--- INFORMATION SHOWN Enclosed Below ---
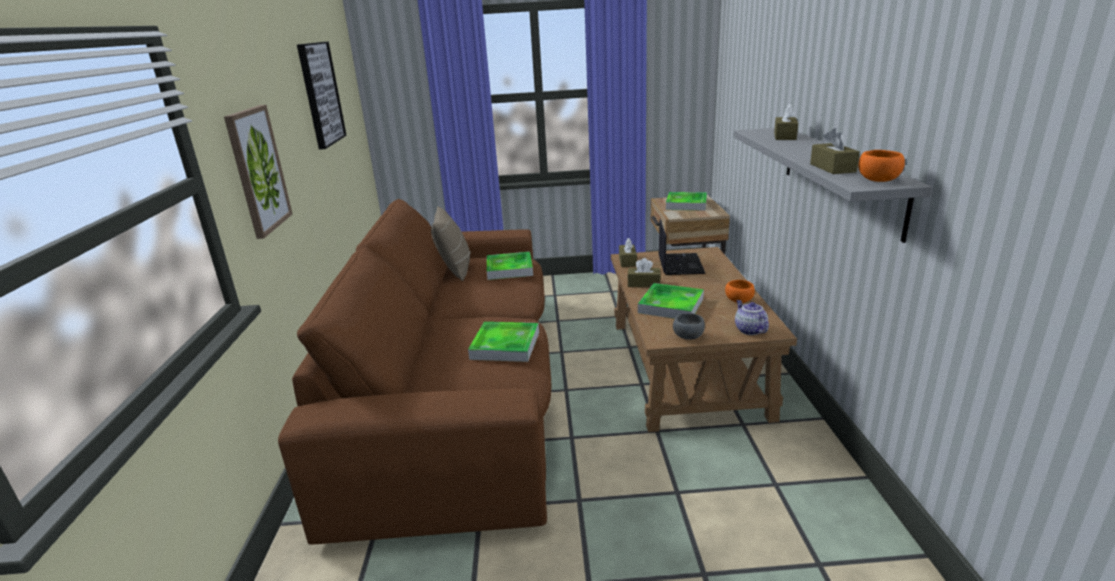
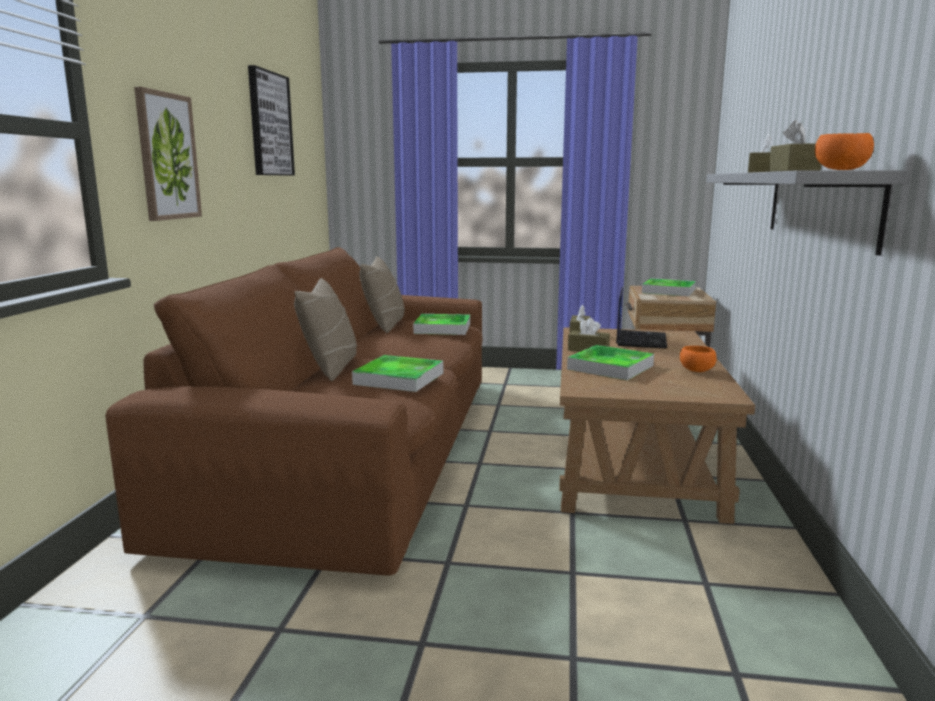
camera: 10 degrees right, 10 degrees down
grey bowl [673,313,705,340] -> none
teapot [735,300,769,335] -> none
none -> beige pillow [294,278,357,381]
--- End of Enclosed INFORMATION SHOWN ---
▶ _AIM OF THE EXERCISE_
Repeat the data above exactly, but not the pictures.

▶ _RESULT_
camera: 10 degrees right, 10 degrees down
grey bowl [673,313,705,340] -> none
teapot [735,300,769,335] -> none
none -> beige pillow [294,278,357,381]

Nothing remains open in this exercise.